* _Task to carry out_
The answer must repeat every record exactly, with all pictures omitted.

* _Records shown_
☆ ☆ ☆

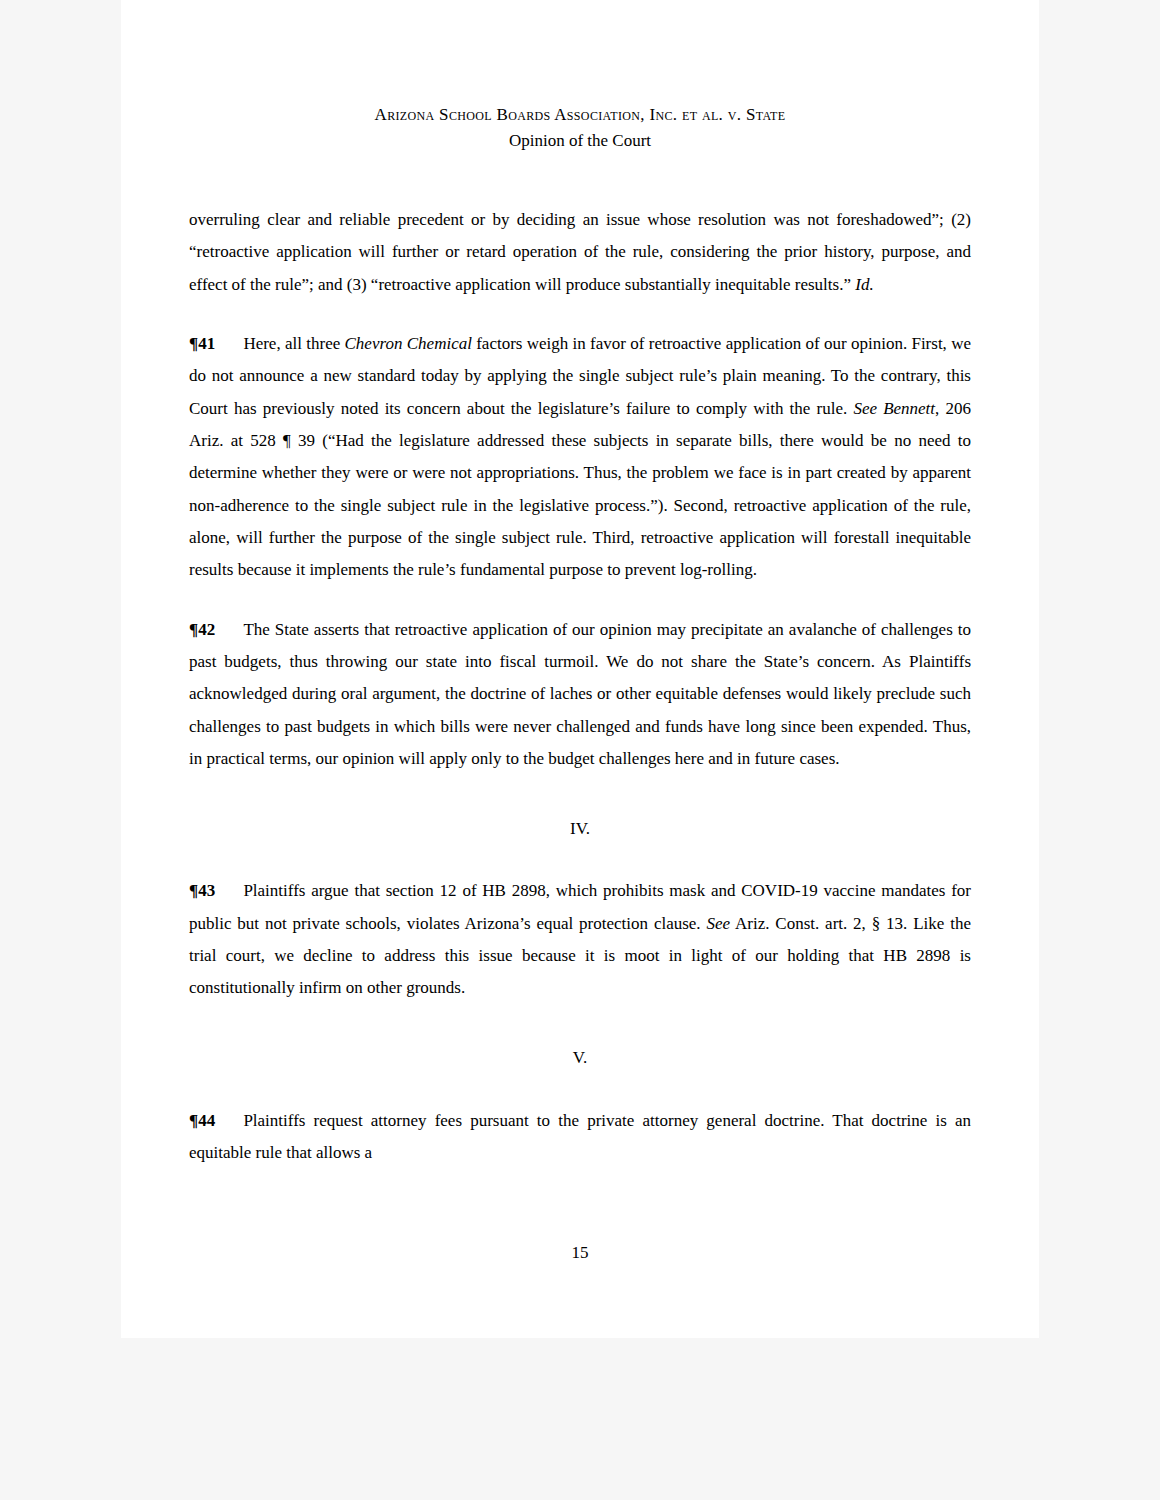Arizona School Boards Association, Inc. et al. v. State
Opinion of the Court
overruling clear and reliable precedent or by deciding an issue whose resolution was not foreshadowed”; (2) “retroactive application will further or retard operation of the rule, considering the prior history, purpose, and effect of the rule”; and (3) “retroactive application will produce substantially inequitable results.” Id.
¶41 Here, all three Chevron Chemical factors weigh in favor of retroactive application of our opinion. First, we do not announce a new standard today by applying the single subject rule’s plain meaning. To the contrary, this Court has previously noted its concern about the legislature’s failure to comply with the rule. See Bennett, 206 Ariz. at 528 ¶ 39 (“Had the legislature addressed these subjects in separate bills, there would be no need to determine whether they were or were not appropriations. Thus, the problem we face is in part created by apparent non-adherence to the single subject rule in the legislative process.”). Second, retroactive application of the rule, alone, will further the purpose of the single subject rule. Third, retroactive application will forestall inequitable results because it implements the rule’s fundamental purpose to prevent log-rolling.
¶42 The State asserts that retroactive application of our opinion may precipitate an avalanche of challenges to past budgets, thus throwing our state into fiscal turmoil. We do not share the State’s concern. As Plaintiffs acknowledged during oral argument, the doctrine of laches or other equitable defenses would likely preclude such challenges to past budgets in which bills were never challenged and funds have long since been expended. Thus, in practical terms, our opinion will apply only to the budget challenges here and in future cases.
IV.
¶43 Plaintiffs argue that section 12 of HB 2898, which prohibits mask and COVID-19 vaccine mandates for public but not private schools, violates Arizona’s equal protection clause. See Ariz. Const. art. 2, § 13. Like the trial court, we decline to address this issue because it is moot in light of our holding that HB 2898 is constitutionally infirm on other grounds.
V.
¶44 Plaintiffs request attorney fees pursuant to the private attorney general doctrine. That doctrine is an equitable rule that allows a
15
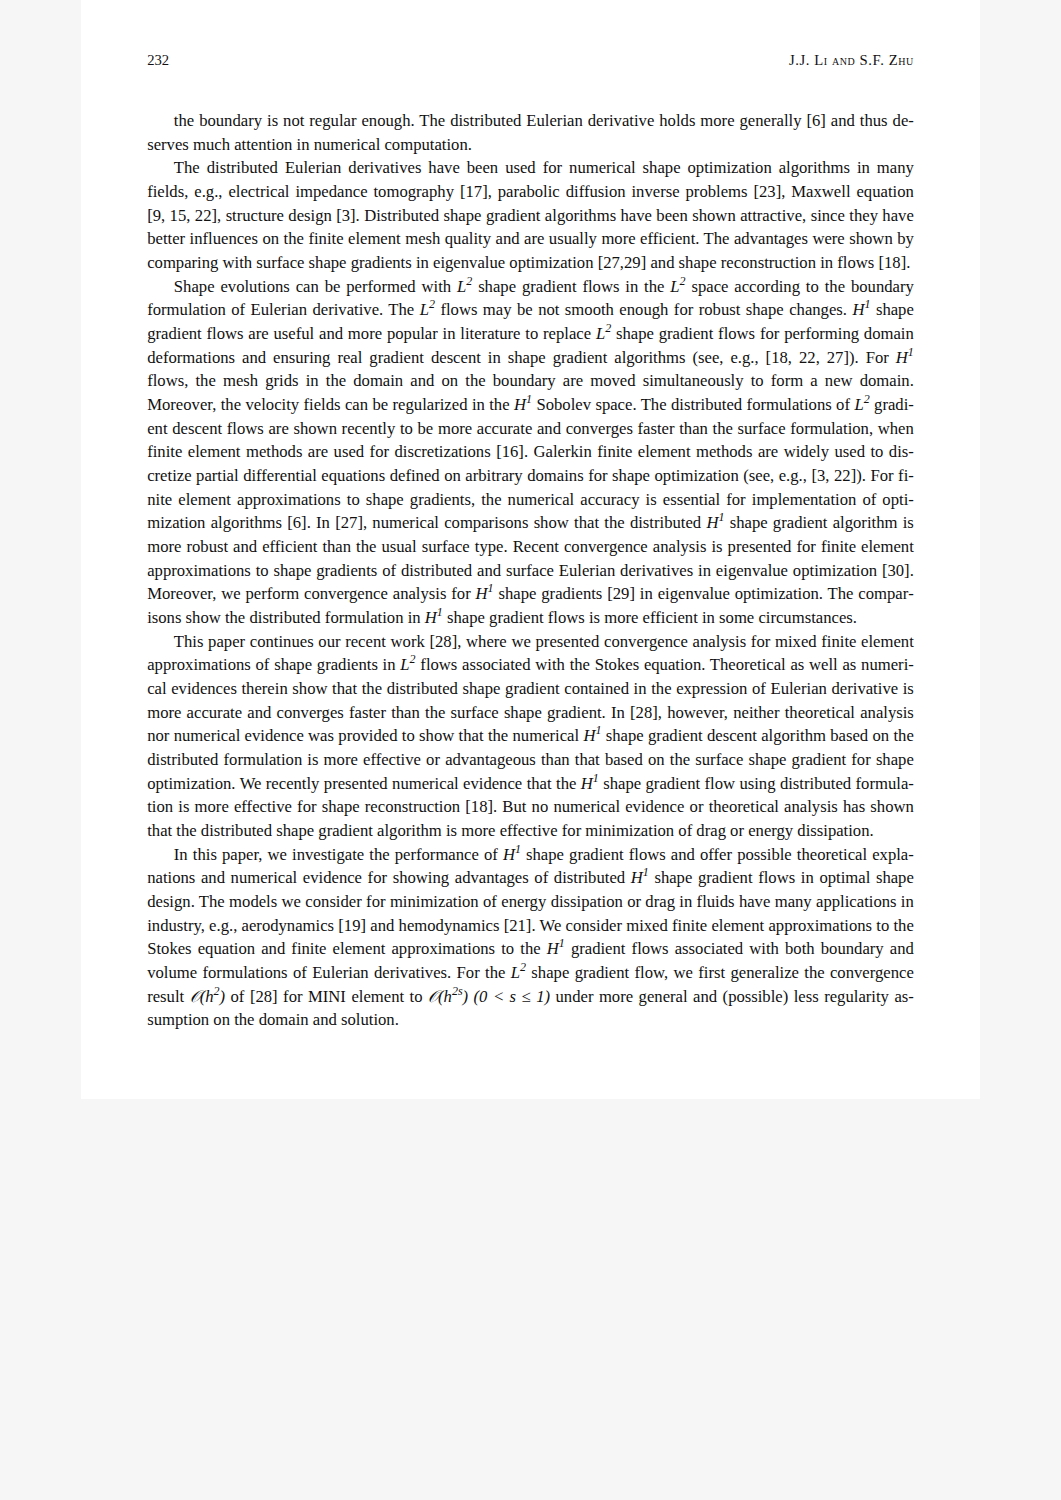232 J.J. Li and S.F. Zhu
the boundary is not regular enough. The distributed Eulerian derivative holds more generally [6] and thus deserves much attention in numerical computation.
The distributed Eulerian derivatives have been used for numerical shape optimization algorithms in many fields, e.g., electrical impedance tomography [17], parabolic diffusion inverse problems [23], Maxwell equation [9, 15, 22], structure design [3]. Distributed shape gradient algorithms have been shown attractive, since they have better influences on the finite element mesh quality and are usually more efficient. The advantages were shown by comparing with surface shape gradients in eigenvalue optimization [27,29] and shape reconstruction in flows [18].
Shape evolutions can be performed with L2 shape gradient flows in the L2 space according to the boundary formulation of Eulerian derivative. The L2 flows may be not smooth enough for robust shape changes. H1 shape gradient flows are useful and more popular in literature to replace L2 shape gradient flows for performing domain deformations and ensuring real gradient descent in shape gradient algorithms (see, e.g., [18, 22, 27]). For H1 flows, the mesh grids in the domain and on the boundary are moved simultaneously to form a new domain. Moreover, the velocity fields can be regularized in the H1 Sobolev space. The distributed formulations of L2 gradient descent flows are shown recently to be more accurate and converges faster than the surface formulation, when finite element methods are used for discretizations [16]. Galerkin finite element methods are widely used to discretize partial differential equations defined on arbitrary domains for shape optimization (see, e.g., [3, 22]). For finite element approximations to shape gradients, the numerical accuracy is essential for implementation of optimization algorithms [6]. In [27], numerical comparisons show that the distributed H1 shape gradient algorithm is more robust and efficient than the usual surface type. Recent convergence analysis is presented for finite element approximations to shape gradients of distributed and surface Eulerian derivatives in eigenvalue optimization [30]. Moreover, we perform convergence analysis for H1 shape gradients [29] in eigenvalue optimization. The comparisons show the distributed formulation in H1 shape gradient flows is more efficient in some circumstances.
This paper continues our recent work [28], where we presented convergence analysis for mixed finite element approximations of shape gradients in L2 flows associated with the Stokes equation. Theoretical as well as numerical evidences therein show that the distributed shape gradient contained in the expression of Eulerian derivative is more accurate and converges faster than the surface shape gradient. In [28], however, neither theoretical analysis nor numerical evidence was provided to show that the numerical H1 shape gradient descent algorithm based on the distributed formulation is more effective or advantageous than that based on the surface shape gradient for shape optimization. We recently presented numerical evidence that the H1 shape gradient flow using distributed formulation is more effective for shape reconstruction [18]. But no numerical evidence or theoretical analysis has shown that the distributed shape gradient algorithm is more effective for minimization of drag or energy dissipation.
In this paper, we investigate the performance of H1 shape gradient flows and offer possible theoretical explanations and numerical evidence for showing advantages of distributed H1 shape gradient flows in optimal shape design. The models we consider for minimization of energy dissipation or drag in fluids have many applications in industry, e.g., aerodynamics [19] and hemodynamics [21]. We consider mixed finite element approximations to the Stokes equation and finite element approximations to the H1 gradient flows associated with both boundary and volume formulations of Eulerian derivatives. For the L2 shape gradient flow, we first generalize the convergence result 𝒪(h2) of [28] for MINI element to 𝒪(h2s) (0 < s ≤ 1) under more general and (possible) less regularity assumption on the domain and solution.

☆ ☆ ☆

* _Result of this task_
Arizona School Boards Association, Inc. et al. v. State
Opinion of the Court
overruling clear and reliable precedent or by deciding an issue whose resolution was not foreshadowed”; (2) “retroactive application will further or retard operation of the rule, considering the prior history, purpose, and effect of the rule”; and (3) “retroactive application will produce substantially inequitable results.” Id.
¶41 Here, all three Chevron Chemical factors weigh in favor of retroactive application of our opinion. First, we do not announce a new standard today by applying the single subject rule’s plain meaning. To the contrary, this Court has previously noted its concern about the legislature’s failure to comply with the rule. See Bennett, 206 Ariz. at 528 ¶ 39 (“Had the legislature addressed these subjects in separate bills, there would be no need to determine whether they were or were not appropriations. Thus, the problem we face is in part created by apparent non-adherence to the single subject rule in the legislative process.”). Second, retroactive application of the rule, alone, will further the purpose of the single subject rule. Third, retroactive application will forestall inequitable results because it implements the rule’s fundamental purpose to prevent log-rolling.
¶42 The State asserts that retroactive application of our opinion may precipitate an avalanche of challenges to past budgets, thus throwing our state into fiscal turmoil. We do not share the State’s concern. As Plaintiffs acknowledged during oral argument, the doctrine of laches or other equitable defenses would likely preclude such challenges to past budgets in which bills were never challenged and funds have long since been expended. Thus, in practical terms, our opinion will apply only to the budget challenges here and in future cases.
IV.
¶43 Plaintiffs argue that section 12 of HB 2898, which prohibits mask and COVID-19 vaccine mandates for public but not private schools, violates Arizona’s equal protection clause. See Ariz. Const. art. 2, § 13. Like the trial court, we decline to address this issue because it is moot in light of our holding that HB 2898 is constitutionally infirm on other grounds.
V.
¶44 Plaintiffs request attorney fees pursuant to the private attorney general doctrine. That doctrine is an equitable rule that allows a
15
232 J.J. Li and S.F. Zhu
the boundary is not regular enough. The distributed Eulerian derivative holds more generally [6] and thus deserves much attention in numerical computation.
The distributed Eulerian derivatives have been used for numerical shape optimization algorithms in many fields, e.g., electrical impedance tomography [17], parabolic diffusion inverse problems [23], Maxwell equation [9, 15, 22], structure design [3]. Distributed shape gradient algorithms have been shown attractive, since they have better influences on the finite element mesh quality and are usually more efficient. The advantages were shown by comparing with surface shape gradients in eigenvalue optimization [27,29] and shape reconstruction in flows [18].
Shape evolutions can be performed with L2 shape gradient flows in the L2 space according to the boundary formulation of Eulerian derivative. The L2 flows may be not smooth enough for robust shape changes. H1 shape gradient flows are useful and more popular in literature to replace L2 shape gradient flows for performing domain deformations and ensuring real gradient descent in shape gradient algorithms (see, e.g., [18, 22, 27]). For H1 flows, the mesh grids in the domain and on the boundary are moved simultaneously to form a new domain. Moreover, the velocity fields can be regularized in the H1 Sobolev space. The distributed formulations of L2 gradient descent flows are shown recently to be more accurate and converges faster than the surface formulation, when finite element methods are used for discretizations [16]. Galerkin finite element methods are widely used to discretize partial differential equations defined on arbitrary domains for shape optimization (see, e.g., [3, 22]). For finite element approximations to shape gradients, the numerical accuracy is essential for implementation of optimization algorithms [6]. In [27], numerical comparisons show that the distributed H1 shape gradient algorithm is more robust and efficient than the usual surface type. Recent convergence analysis is presented for finite element approximations to shape gradients of distributed and surface Eulerian derivatives in eigenvalue optimization [30]. Moreover, we perform convergence analysis for H1 shape gradients [29] in eigenvalue optimization. The comparisons show the distributed formulation in H1 shape gradient flows is more efficient in some circumstances.
This paper continues our recent work [28], where we presented convergence analysis for mixed finite element approximations of shape gradients in L2 flows associated with the Stokes equation. Theoretical as well as numerical evidences therein show that the distributed shape gradient contained in the expression of Eulerian derivative is more accurate and converges faster than the surface shape gradient. In [28], however, neither theoretical analysis nor numerical evidence was provided to show that the numerical H1 shape gradient descent algorithm based on the distributed formulation is more effective or advantageous than that based on the surface shape gradient for shape optimization. We recently presented numerical evidence that the H1 shape gradient flow using distributed formulation is more effective for shape reconstruction [18]. But no numerical evidence or theoretical analysis has shown that the distributed shape gradient algorithm is more effective for minimization of drag or energy dissipation.
In this paper, we investigate the performance of H1 shape gradient flows and offer possible theoretical explanations and numerical evidence for showing advantages of distributed H1 shape gradient flows in optimal shape design. The models we consider for minimization of energy dissipation or drag in fluids have many applications in industry, e.g., aerodynamics [19] and hemodynamics [21]. We consider mixed finite element approximations to the Stokes equation and finite element approximations to the H1 gradient flows associated with both boundary and volume formulations of Eulerian derivatives. For the L2 shape gradient flow, we first generalize the convergence result 𝒪(h2) of [28] for MINI element to 𝒪(h2s) (0 < s ≤ 1) under more general and (possible) less regularity assumption on the domain and solution.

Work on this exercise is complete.